SEC had probed Stanford's dealings for more than 3 years before Madoff scandal, watchdog says

The Securities and Exchange Commission had been actively investigating the banking business of billionaire R. Allen Stanford for more than three years before Bernard Madoff's Ponzi scheme came to light last December and has fulfilled its duty to pursue alleged wrongdoing by the financier, the agency's inspector general has found.

The SEC's decision to halt its investigation of Stanford in April 2008 came in response to a request by the Justice Department, and the agency didn't breach its obligation, according to a report by the office of Inspector General David Kotz.

The office looked into the matter after receiving complaints that the SEC should have acted more quickly and aggressively to detect and shut down Stanford's alleged $7 billion Ponzi scheme — portrayed by authorities as a major swindle in its own right yet eclipsed by Madoff's sprawling fraud estimated to have cost thousands of investors, foundations and banks worldwide at least $13 billion.
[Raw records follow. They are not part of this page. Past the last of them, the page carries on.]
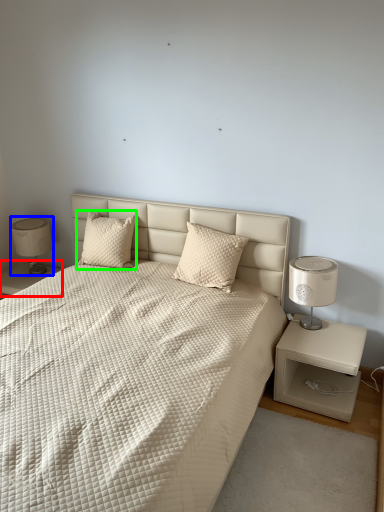
Question: Based on their relative distances, which object is nearer to nightstand (highlighted by a red box)? Choose from table lamp (highlighted by a blue box) and pillow (highlighted by a green box).

Choices:
 (A) table lamp
 (B) pillow

Answer: (A)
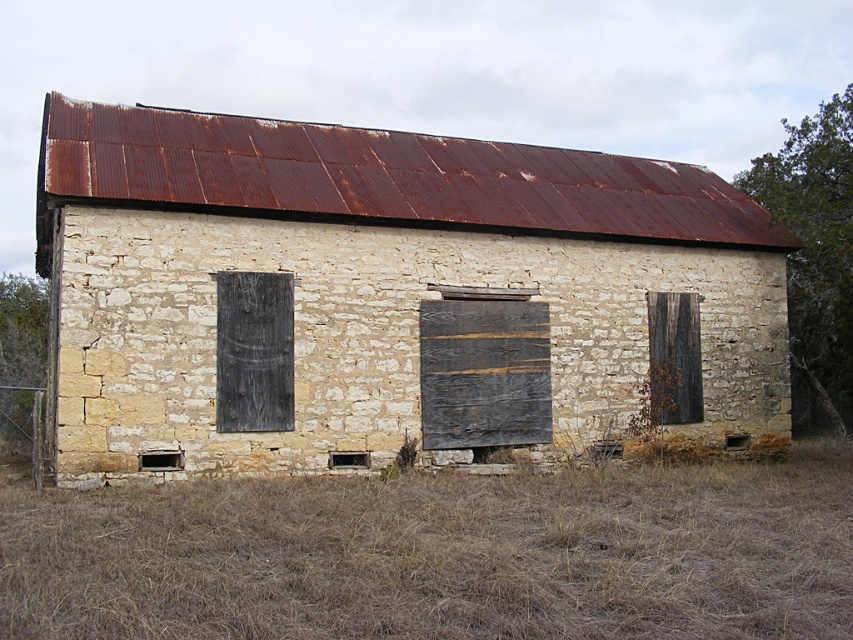
From the picture: You are standing in front of an old stone building with a rusted metal roof. You see a point at coordinates (440, 554). What is located at that point?

The point at coordinates (440, 554) corresponds to brown grass at lower center.

You are a painter assessing the building to estimate the materials needed. You need to know which object is wider between the rusty corrugated metal roof at upper center and the dark brown wooden door at right. Which one is wider?

The rusty corrugated metal roof at upper center is wider than the dark brown wooden door at right according to the description.

You are standing at the entrance of the old stone building and want to check the condition of the rusty corrugated metal roof at upper center. From your current position, in which direction should you look to see the roof?

The rusty corrugated metal roof at upper center is located at point coordinates that are near the center of the image, so you should look upward and towards the middle of the building to see it.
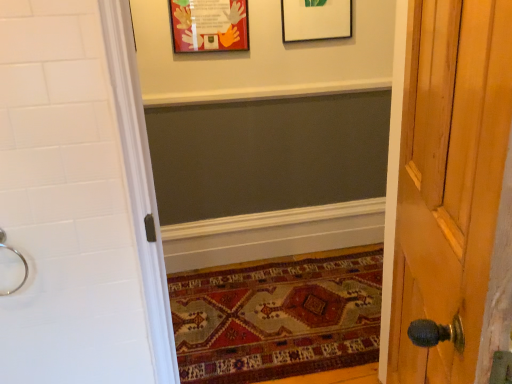
Question: Is silver metallic ring at left completely or partially inside white matte picture frame at upper center, which ranks as the 1th picture frame in right-to-left order?

Choices:
 (A) yes
 (B) no

Answer: (B)

Question: From a real-world perspective, is white matte picture frame at upper center, which is the second picture frame from left to right, below silver metallic ring at left?

Choices:
 (A) no
 (B) yes

Answer: (A)

Question: Considering the relative sizes of white matte picture frame at upper center, which is the second picture frame from left to right, and silver metallic ring at left in the image provided, is white matte picture frame at upper center, which is the second picture frame from left to right, bigger than silver metallic ring at left?

Choices:
 (A) yes
 (B) no

Answer: (A)

Question: From the image's perspective, is white matte picture frame at upper center, which ranks as the 1th picture frame in right-to-left order, under silver metallic ring at left?

Choices:
 (A) no
 (B) yes

Answer: (A)

Question: Considering the relative sizes of white matte picture frame at upper center, which ranks as the 1th picture frame in right-to-left order, and silver metallic ring at left in the image provided, is white matte picture frame at upper center, which ranks as the 1th picture frame in right-to-left order, smaller than silver metallic ring at left?

Choices:
 (A) no
 (B) yes

Answer: (A)

Question: Considering the relative sizes of white matte picture frame at upper center, which ranks as the 1th picture frame in right-to-left order, and silver metallic ring at left in the image provided, is white matte picture frame at upper center, which ranks as the 1th picture frame in right-to-left order, taller than silver metallic ring at left?

Choices:
 (A) no
 (B) yes

Answer: (B)

Question: From the image's perspective, is carpeted mat at lower center below white matte picture frame at upper center, which is the second picture frame from left to right?

Choices:
 (A) yes
 (B) no

Answer: (A)

Question: Is carpeted mat at lower center thinner than white matte picture frame at upper center, which is the second picture frame from left to right?

Choices:
 (A) no
 (B) yes

Answer: (A)

Question: Is the depth of carpeted mat at lower center less than that of white matte picture frame at upper center, which ranks as the 1th picture frame in right-to-left order?

Choices:
 (A) yes
 (B) no

Answer: (A)

Question: From a real-world perspective, is carpeted mat at lower center under white matte picture frame at upper center, which is the second picture frame from left to right?

Choices:
 (A) yes
 (B) no

Answer: (A)

Question: Is carpeted mat at lower center aimed at white matte picture frame at upper center, which is the second picture frame from left to right?

Choices:
 (A) no
 (B) yes

Answer: (A)

Question: Does carpeted mat at lower center have a greater height compared to white matte picture frame at upper center, which is the second picture frame from left to right?

Choices:
 (A) no
 (B) yes

Answer: (A)

Question: Considering the relative sizes of silver metallic ring at left and white matte picture frame at upper center, which is the second picture frame from left to right, in the image provided, is silver metallic ring at left wider than white matte picture frame at upper center, which is the second picture frame from left to right,?

Choices:
 (A) yes
 (B) no

Answer: (A)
Complaints had come from Rep. Dennis Kucinich, D-Ohio, chairman of a House Oversight subcommittee, who voiced concern in February about what he called the "substantial delay" in the SEC's actions. He told SEC Chairman Mary Schapiro in a letter that the agency's handling of the Stanford investigation "raises serious questions about the (SEC's) dedication to its mission of protecting investors."

The inspector general's report did find that the SEC's "urgency" regarding its Stanford probe "increased significantly" after Madoff confessed to his long-running fraud scheme last December, with the agency telling the DOJ it could no longer wait in deference to the criminal authorities' parallel investigation. Federal prosecutors agreed and the SEC brought charges in February.
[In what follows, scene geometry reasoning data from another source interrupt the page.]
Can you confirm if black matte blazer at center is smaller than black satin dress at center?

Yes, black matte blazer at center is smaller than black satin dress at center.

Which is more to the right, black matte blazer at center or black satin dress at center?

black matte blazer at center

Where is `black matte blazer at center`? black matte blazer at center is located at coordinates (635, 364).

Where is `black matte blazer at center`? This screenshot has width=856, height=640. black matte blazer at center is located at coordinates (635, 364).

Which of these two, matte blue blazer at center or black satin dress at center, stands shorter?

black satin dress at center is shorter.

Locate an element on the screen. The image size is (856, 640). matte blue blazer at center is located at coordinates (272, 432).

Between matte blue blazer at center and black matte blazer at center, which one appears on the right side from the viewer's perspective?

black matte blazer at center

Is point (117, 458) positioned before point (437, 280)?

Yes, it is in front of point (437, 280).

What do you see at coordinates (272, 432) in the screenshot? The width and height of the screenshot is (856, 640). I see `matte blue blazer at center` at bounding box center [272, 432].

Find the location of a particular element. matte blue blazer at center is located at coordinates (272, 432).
Starting in June 2005, the SEC's regional office in Fort Worth conducted an investigation into sales of certificates of deposit by Antigua-based Stanford International Bank, which promised outsized returns. The report also found that the agency's inquiry was "hampered by a lack of cooperation" from Stanford and his attorneys as well as by jurisdictional obstacles and obstruction by regulators in Antigua.